▶ How to complete this task
Find how many lines in the material contain "profiles"; your answer should be that number alone.

== Raw data

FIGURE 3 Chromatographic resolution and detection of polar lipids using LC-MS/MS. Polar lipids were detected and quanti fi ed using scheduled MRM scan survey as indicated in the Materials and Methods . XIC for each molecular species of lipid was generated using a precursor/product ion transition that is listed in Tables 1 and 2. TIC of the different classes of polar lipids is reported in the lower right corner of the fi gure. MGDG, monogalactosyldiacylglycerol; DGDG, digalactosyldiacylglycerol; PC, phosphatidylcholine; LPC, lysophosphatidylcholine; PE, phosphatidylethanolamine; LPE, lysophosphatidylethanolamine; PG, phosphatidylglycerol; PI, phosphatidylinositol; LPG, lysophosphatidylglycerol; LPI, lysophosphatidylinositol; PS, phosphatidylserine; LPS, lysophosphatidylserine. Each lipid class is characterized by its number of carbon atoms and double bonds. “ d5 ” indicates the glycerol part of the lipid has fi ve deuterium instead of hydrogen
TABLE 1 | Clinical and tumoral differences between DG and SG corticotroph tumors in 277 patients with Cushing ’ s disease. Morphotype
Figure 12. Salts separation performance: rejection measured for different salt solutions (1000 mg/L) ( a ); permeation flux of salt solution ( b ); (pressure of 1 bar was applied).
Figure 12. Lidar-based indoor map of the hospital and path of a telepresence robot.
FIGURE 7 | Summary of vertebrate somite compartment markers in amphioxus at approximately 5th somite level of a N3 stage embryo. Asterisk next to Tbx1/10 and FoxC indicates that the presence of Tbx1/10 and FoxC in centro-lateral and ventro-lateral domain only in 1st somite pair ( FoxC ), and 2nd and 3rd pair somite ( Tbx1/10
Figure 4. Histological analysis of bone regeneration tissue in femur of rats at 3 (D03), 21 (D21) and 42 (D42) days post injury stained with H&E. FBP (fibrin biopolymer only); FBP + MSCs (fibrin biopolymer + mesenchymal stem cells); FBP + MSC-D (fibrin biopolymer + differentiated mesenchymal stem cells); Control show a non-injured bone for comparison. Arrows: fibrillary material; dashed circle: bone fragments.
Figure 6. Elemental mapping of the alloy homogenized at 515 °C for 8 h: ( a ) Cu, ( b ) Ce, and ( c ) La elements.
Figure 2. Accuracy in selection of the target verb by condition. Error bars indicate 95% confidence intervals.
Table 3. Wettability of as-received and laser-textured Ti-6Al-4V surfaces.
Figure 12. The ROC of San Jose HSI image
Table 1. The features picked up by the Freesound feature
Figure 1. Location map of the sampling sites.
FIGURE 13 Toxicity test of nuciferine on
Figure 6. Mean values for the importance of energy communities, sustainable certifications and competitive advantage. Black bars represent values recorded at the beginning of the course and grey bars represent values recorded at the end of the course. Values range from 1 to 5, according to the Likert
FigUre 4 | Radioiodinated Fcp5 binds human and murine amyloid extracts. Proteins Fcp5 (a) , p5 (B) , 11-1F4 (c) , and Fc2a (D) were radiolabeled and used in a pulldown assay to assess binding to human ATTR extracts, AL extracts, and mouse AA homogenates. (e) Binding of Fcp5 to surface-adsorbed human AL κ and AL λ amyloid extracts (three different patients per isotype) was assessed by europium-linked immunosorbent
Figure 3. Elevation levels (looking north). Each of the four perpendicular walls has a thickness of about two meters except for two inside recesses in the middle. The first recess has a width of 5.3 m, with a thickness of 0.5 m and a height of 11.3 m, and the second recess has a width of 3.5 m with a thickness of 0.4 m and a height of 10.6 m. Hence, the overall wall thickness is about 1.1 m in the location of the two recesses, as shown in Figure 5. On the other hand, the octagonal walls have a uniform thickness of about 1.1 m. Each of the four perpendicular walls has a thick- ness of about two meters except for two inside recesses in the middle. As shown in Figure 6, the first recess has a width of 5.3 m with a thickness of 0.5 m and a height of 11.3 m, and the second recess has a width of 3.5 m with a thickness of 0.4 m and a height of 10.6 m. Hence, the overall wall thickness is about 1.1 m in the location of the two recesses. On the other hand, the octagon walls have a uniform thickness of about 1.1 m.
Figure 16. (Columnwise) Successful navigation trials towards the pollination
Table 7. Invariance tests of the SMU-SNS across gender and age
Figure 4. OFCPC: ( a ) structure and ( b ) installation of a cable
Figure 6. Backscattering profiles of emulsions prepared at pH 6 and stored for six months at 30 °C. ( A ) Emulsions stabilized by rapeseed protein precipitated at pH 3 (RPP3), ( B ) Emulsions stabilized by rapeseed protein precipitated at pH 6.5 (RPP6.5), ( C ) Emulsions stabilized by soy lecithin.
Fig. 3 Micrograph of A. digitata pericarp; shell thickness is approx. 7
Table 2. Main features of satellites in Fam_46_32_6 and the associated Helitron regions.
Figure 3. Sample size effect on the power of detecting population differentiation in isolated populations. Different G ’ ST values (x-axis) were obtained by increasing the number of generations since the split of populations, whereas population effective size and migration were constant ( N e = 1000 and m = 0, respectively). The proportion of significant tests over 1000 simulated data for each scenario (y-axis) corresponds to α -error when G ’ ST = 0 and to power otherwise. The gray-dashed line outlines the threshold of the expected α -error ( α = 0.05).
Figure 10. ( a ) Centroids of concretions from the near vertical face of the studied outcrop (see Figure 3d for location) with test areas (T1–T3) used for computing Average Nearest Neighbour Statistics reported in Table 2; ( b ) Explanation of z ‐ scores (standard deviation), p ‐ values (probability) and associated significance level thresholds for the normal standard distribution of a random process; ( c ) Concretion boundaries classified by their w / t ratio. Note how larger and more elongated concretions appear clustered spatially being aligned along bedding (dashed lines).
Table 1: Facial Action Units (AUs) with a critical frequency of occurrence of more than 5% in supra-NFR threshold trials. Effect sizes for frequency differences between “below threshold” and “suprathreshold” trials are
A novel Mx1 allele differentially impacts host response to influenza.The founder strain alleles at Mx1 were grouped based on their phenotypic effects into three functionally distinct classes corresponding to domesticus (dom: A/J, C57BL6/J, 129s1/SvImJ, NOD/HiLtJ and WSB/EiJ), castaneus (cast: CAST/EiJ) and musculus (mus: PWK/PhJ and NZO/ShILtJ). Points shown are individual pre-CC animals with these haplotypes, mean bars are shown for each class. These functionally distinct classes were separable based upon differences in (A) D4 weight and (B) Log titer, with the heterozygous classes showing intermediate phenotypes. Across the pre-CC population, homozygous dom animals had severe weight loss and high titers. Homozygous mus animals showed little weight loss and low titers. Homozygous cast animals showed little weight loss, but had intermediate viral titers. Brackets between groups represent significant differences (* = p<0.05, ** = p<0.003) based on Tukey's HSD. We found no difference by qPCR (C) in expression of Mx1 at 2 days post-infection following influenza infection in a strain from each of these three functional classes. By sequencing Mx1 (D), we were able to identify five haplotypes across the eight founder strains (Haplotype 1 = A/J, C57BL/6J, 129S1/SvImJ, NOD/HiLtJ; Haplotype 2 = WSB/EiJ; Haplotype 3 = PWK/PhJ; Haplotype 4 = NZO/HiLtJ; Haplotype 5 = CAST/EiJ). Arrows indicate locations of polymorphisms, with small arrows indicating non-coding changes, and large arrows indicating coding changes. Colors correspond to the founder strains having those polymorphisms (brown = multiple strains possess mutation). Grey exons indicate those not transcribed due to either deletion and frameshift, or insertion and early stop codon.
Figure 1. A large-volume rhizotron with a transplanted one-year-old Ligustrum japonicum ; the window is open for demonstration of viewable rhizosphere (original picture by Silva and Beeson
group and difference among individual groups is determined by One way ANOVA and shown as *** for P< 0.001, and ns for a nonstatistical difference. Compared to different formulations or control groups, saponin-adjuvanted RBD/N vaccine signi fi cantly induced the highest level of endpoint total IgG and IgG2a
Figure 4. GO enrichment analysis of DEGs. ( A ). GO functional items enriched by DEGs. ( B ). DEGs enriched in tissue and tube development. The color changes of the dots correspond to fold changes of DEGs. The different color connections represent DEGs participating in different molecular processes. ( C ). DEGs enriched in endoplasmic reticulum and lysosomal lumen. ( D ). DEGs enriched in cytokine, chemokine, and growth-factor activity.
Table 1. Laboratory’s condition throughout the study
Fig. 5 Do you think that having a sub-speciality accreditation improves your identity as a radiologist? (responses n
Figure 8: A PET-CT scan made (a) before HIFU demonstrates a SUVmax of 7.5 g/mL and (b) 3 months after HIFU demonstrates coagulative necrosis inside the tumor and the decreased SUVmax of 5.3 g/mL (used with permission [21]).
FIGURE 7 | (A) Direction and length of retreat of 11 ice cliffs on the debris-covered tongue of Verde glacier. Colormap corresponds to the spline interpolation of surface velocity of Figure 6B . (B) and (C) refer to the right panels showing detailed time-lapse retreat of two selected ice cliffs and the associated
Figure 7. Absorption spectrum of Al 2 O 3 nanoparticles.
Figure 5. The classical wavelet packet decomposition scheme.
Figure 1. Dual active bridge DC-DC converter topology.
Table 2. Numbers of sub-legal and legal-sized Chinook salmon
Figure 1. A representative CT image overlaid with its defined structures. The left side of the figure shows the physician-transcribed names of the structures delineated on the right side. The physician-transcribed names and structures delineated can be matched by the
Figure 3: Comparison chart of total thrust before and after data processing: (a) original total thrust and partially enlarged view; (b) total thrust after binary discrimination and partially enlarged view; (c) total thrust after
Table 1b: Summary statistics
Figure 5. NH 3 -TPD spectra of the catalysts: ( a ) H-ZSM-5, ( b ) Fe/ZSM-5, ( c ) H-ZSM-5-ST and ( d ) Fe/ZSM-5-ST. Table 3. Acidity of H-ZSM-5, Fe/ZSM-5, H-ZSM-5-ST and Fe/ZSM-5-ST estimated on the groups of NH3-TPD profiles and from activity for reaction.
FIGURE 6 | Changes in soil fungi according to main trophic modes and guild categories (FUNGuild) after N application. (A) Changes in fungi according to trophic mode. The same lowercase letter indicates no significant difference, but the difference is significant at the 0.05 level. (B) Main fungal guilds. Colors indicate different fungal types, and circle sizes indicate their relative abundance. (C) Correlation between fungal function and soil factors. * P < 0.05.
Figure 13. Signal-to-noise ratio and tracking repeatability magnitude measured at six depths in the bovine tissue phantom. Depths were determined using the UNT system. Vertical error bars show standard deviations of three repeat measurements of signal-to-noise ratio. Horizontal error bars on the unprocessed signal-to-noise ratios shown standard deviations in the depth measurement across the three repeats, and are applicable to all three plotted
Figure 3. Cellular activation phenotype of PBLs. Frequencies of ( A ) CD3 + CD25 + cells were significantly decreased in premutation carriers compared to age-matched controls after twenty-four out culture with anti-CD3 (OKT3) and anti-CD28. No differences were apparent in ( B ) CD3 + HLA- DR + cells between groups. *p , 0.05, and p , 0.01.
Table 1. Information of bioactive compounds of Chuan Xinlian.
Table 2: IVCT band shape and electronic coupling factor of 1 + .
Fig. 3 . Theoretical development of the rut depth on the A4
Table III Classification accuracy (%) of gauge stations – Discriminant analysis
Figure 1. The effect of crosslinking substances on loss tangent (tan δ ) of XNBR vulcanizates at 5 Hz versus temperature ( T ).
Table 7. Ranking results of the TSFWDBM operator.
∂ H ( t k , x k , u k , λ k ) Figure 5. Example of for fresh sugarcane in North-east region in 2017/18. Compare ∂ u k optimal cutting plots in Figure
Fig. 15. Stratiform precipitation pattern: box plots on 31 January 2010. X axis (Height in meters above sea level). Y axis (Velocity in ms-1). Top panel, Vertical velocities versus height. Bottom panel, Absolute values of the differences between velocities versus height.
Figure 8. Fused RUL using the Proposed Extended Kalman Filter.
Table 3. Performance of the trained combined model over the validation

====

▶ Response below
2